▶ **Task**:
In the entries that follow, the lines from the one with "First Author –" through the one with "Section 6: Accidental Release Measures" are the ones to write out, exactly and with both ends included. Nothing else should appear.

□ □ □

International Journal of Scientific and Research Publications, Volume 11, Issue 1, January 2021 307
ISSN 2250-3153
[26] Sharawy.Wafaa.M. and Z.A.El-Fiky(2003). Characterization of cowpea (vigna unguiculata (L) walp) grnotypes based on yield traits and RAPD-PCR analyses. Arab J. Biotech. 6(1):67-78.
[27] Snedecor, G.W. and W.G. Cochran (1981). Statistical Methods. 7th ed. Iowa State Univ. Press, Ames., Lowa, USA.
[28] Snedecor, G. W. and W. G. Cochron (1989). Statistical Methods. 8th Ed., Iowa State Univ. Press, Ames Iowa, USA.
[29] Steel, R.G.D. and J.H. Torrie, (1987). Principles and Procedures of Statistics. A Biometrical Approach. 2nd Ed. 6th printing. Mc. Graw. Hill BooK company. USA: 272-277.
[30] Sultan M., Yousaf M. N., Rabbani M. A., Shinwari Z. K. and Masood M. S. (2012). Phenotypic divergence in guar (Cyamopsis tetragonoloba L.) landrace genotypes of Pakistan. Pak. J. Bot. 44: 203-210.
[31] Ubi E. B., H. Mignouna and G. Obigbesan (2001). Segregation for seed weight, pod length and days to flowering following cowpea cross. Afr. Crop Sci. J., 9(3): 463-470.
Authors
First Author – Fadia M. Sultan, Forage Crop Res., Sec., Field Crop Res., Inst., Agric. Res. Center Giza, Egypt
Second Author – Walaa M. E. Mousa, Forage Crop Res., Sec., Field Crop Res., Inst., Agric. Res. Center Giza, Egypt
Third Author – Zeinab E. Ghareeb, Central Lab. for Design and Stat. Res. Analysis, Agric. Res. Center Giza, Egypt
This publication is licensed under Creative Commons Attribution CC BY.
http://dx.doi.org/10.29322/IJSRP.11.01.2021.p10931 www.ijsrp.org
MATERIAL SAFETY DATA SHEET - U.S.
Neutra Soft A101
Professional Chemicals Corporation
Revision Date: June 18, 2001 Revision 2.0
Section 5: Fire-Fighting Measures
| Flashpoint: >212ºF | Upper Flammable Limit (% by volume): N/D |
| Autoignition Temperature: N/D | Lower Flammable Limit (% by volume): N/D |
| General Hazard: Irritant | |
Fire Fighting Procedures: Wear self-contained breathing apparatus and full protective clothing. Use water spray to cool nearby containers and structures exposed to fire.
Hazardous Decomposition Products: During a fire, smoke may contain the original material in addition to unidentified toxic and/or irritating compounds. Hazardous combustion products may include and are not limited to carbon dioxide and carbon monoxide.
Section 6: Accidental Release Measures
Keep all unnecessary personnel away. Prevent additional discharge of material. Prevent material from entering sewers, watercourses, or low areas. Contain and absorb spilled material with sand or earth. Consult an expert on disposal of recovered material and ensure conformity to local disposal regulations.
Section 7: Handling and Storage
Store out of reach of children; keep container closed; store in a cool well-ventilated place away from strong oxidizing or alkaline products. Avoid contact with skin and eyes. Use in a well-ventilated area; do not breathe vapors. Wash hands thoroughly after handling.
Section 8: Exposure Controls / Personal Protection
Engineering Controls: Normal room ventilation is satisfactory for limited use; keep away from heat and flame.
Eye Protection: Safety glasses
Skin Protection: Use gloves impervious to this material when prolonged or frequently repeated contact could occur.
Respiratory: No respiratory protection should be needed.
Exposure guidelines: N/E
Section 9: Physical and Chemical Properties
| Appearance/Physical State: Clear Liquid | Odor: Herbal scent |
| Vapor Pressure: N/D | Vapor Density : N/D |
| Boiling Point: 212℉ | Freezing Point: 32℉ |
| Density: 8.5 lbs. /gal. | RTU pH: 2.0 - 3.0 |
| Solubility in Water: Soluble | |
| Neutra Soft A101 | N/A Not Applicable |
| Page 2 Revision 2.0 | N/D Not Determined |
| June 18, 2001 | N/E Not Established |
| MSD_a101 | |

□ □ □

▶ **Response box**:
First Author – Fadia M. Sultan, Forage Crop Res., Sec., Field Crop Res., Inst., Agric. Res. Center Giza, Egypt
Second Author – Walaa M. E. Mousa, Forage Crop Res., Sec., Field Crop Res., Inst., Agric. Res. Center Giza, Egypt
Third Author – Zeinab E. Ghareeb, Central Lab. for Design and Stat. Res. Analysis, Agric. Res. Center Giza, Egypt
This publication is licensed under Creative Commons Attribution CC BY.
http://dx.doi.org/10.29322/IJSRP.11.01.2021.p10931 www.ijsrp.org
MATERIAL SAFETY DATA SHEET - U.S.
Neutra Soft A101
Professional Chemicals Corporation
Revision Date: June 18, 2001 Revision 2.0
Section 5: Fire-Fighting Measures
| Flashpoint: >212ºF | Upper Flammable Limit (% by volume): N/D |
| Autoignition Temperature: N/D | Lower Flammable Limit (% by volume): N/D |
| General Hazard: Irritant | |
Fire Fighting Procedures: Wear self-contained breathing apparatus and full protective clothing. Use water spray to cool nearby containers and structures exposed to fire.
Hazardous Decomposition Products: During a fire, smoke may contain the original material in addition to unidentified toxic and/or irritating compounds. Hazardous combustion products may include and are not limited to carbon dioxide and carbon monoxide.
Section 6: Accidental Release Measures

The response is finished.